Lui alzò le spalle. — Sembrava lo stesso dannato fiume.

— Non c’è bisogno di prendere quel tono — lo rimproverò la vecchia. — Non vedo perché dovrei ascoltare un simile linguaggio da un mago che non può nemmeno rispondere alle lettere.

Seguì un silenzio, rotto soltanto dal rumore di nacchere dei denti di Tagliangolo.

— Oh, capisco — disse alla fine. — Venivano da te, è così?

— Esatto. Le ho firmate in fondo. Questo dovrebbe essere una specie di indizio, no?

— Va bene, va bene. Pensavo che fossero uno scherzo, ecco tutto — disse lui di malumore.

— Uno scherzo?

— Non riceviamo molte domande di ammissione da parte di donne. Non ne riceviamo nessuna.

— Mi domandavo perché non avevo risposta.

— Le ho gettate via, se proprio vuoi saperlo.

— Avresti almeno potuto… eccola lì!

— Dove? Dove? Oh, lì!

La nebbia si aprì e adesso la videro chiaramente… uno zampillo di fiocchi di neve, una colonna ornamentale di aria ghiacciata. E sotto…

La verga non era racchiusa nel ghiaccio, ma era tranquillamente distesa in una polla d’acqua ribollente.

Uno degli aspetti insoliti di un universo magico è l’esistenza degli opposti. Si è già detto che il buio non è il contrario della luce, è semplicemente l’assenza della luce. Allo stesso modo, lo zero assoluto è semplicemente l’assenza del calore. Se volete conoscere cos’è il vero freddo, il freddo così intenso che l’acqua non può nemmeno congelarsi ma anti-bolle, limitatevi ad osservare quella polla.

I due rimasero a guardarla in silenzio per qualche secondo, dimentichi del loro battibecco.

Poi Tagliangolo disse lentamente: — Se ci infili la mano, le dita ti salteranno via come carote.

— Credi di essere in grado di sollevarla con la magia? — gli chiese la Nonnina.

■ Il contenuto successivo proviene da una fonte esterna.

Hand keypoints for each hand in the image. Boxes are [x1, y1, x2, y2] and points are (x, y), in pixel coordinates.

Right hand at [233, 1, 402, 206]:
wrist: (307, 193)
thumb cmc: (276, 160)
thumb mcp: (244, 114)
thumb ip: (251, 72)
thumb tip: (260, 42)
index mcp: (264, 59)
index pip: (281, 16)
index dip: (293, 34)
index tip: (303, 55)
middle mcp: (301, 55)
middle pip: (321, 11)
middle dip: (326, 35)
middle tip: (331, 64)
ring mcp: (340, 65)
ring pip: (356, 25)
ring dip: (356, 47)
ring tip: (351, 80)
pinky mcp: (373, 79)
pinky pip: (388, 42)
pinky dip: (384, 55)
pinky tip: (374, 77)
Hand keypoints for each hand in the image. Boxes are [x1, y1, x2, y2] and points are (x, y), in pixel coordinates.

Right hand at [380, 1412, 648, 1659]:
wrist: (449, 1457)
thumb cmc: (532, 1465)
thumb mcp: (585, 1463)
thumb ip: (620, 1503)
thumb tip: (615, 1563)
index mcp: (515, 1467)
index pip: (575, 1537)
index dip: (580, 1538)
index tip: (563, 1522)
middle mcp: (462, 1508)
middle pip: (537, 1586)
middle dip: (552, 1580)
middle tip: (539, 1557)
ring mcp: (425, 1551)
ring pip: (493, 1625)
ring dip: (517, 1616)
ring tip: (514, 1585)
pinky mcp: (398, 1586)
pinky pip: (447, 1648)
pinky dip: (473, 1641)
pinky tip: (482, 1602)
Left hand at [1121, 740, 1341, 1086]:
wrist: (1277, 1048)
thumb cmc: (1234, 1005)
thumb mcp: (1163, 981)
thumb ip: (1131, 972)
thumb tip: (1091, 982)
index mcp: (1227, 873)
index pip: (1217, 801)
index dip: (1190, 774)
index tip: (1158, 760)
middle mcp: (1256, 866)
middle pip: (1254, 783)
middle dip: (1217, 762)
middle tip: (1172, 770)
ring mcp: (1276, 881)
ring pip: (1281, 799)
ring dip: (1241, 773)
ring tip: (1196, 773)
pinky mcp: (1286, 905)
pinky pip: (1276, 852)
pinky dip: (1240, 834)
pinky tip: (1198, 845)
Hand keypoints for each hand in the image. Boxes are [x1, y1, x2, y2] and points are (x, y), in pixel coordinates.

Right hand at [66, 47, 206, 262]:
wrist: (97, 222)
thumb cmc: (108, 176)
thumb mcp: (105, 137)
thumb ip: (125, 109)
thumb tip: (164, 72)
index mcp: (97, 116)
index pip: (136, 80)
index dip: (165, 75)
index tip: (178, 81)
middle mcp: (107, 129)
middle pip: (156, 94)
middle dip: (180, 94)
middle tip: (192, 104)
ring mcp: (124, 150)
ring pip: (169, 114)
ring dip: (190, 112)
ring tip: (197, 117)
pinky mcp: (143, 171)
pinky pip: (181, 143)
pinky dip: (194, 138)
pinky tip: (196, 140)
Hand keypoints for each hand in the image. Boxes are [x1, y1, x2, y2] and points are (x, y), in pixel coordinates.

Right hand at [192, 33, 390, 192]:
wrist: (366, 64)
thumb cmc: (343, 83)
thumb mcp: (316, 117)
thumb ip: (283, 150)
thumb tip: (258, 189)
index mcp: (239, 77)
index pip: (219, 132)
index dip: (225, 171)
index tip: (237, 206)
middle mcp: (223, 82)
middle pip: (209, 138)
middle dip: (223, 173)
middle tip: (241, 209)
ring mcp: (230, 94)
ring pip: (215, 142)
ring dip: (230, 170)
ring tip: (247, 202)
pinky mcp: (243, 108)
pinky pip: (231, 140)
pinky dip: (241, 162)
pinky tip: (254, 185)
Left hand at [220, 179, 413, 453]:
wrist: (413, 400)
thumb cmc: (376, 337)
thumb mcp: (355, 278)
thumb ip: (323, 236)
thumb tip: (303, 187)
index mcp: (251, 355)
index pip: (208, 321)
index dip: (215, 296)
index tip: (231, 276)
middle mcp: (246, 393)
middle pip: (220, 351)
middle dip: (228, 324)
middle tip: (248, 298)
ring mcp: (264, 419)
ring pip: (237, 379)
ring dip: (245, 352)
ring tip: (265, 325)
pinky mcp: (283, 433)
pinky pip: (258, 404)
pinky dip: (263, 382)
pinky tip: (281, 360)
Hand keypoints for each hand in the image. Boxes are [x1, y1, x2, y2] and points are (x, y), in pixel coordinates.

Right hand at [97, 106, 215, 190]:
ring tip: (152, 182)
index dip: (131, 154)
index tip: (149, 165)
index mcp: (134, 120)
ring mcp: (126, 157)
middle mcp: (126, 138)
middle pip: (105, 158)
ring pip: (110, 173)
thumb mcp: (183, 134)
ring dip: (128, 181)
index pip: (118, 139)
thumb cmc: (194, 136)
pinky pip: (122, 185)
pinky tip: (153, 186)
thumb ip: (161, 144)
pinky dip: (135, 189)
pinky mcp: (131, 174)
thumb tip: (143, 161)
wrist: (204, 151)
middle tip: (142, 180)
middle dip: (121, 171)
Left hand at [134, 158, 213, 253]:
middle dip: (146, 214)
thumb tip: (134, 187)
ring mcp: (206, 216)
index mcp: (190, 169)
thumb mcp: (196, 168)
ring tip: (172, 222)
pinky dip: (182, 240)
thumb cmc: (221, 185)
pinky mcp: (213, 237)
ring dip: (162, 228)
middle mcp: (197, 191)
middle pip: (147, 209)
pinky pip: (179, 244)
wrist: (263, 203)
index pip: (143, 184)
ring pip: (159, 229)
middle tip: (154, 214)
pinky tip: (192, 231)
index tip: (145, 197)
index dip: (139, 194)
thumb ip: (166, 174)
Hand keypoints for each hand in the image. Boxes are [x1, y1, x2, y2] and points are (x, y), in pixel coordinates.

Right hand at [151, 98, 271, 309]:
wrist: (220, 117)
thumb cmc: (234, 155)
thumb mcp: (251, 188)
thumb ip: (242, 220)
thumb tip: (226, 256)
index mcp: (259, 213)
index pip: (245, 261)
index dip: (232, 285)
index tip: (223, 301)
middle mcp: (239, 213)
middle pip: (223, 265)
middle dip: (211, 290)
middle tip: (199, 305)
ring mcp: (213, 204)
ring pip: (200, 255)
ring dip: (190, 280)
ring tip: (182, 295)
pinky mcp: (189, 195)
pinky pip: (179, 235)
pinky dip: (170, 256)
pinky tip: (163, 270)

Tagliangolo si mise a tastarsi le tasche e alla fine tirò fuori la sua borsa del tabacco. Distribuì con dita esperte i resti di pochi mozziconi su una nuova cartina e la leccò per farne una sigaretta, senza mai distogliere gli occhi dalla verga.

— No. Ma ci proverò comunque.

Dopo un’occhiata bramosa alla sigaretta, se la infilò dietro l’orecchio. Tese le mani, a dita aperte, e le sue labbra si mossero senza suono per pronunciare una formula di potere.

La verga roteò nella polla, quindi si sollevò adagio dal ghiaccio, dove diventò immediatamente il centro di un bozzolo di aria ghiacciata. Tagliangolo gemeva dallo sforzo. La levitazione diretta è la più difficile delle pratiche magiche. C’è infatti il pericolo sempre presente del ben noto principio di azione e reazione. Ciò significa che un mago, il quale tenti di sollevare un oggetto pesante con il solo potere della mente, si trova di fronte alla prospettiva di finire con il cervello dentro gli stivali.

— Riesci a farla stare diritta? — chiese la Nonnina.

Con grande delicatezza la verga girò lenta nell’aria finché rimase sospesa di fronte alla vecchia, a qualche centimetro dal ghiaccio. Il gelo brillava sulle sue incisioni. Attraverso la nebbia rossastra dell’emicrania che gli velava gli occhi, sembrò a Tagliangolo che la verga lo guardasse. Con risentimento.

La Nonnina si aggiustò il cappello e si raddrizzò con aria decisa.

— Bene - disse.

Tagliangolo oscillò. Il tono di voce di lei lo trapassò come un seghetto da diamanti. Ricordava confusamente sua madre che lo sgridava da piccolo. Ebbene, la voce era la stessa, solo più raffinata concentrata arrotata con schegge di carborundo. Un tono di comando che avrebbe fatto mettere sull’attenti un cadavere e probabilmente lo avrebbe fatto marciare per metà cimitero, prima di ricordarsi di essere morto.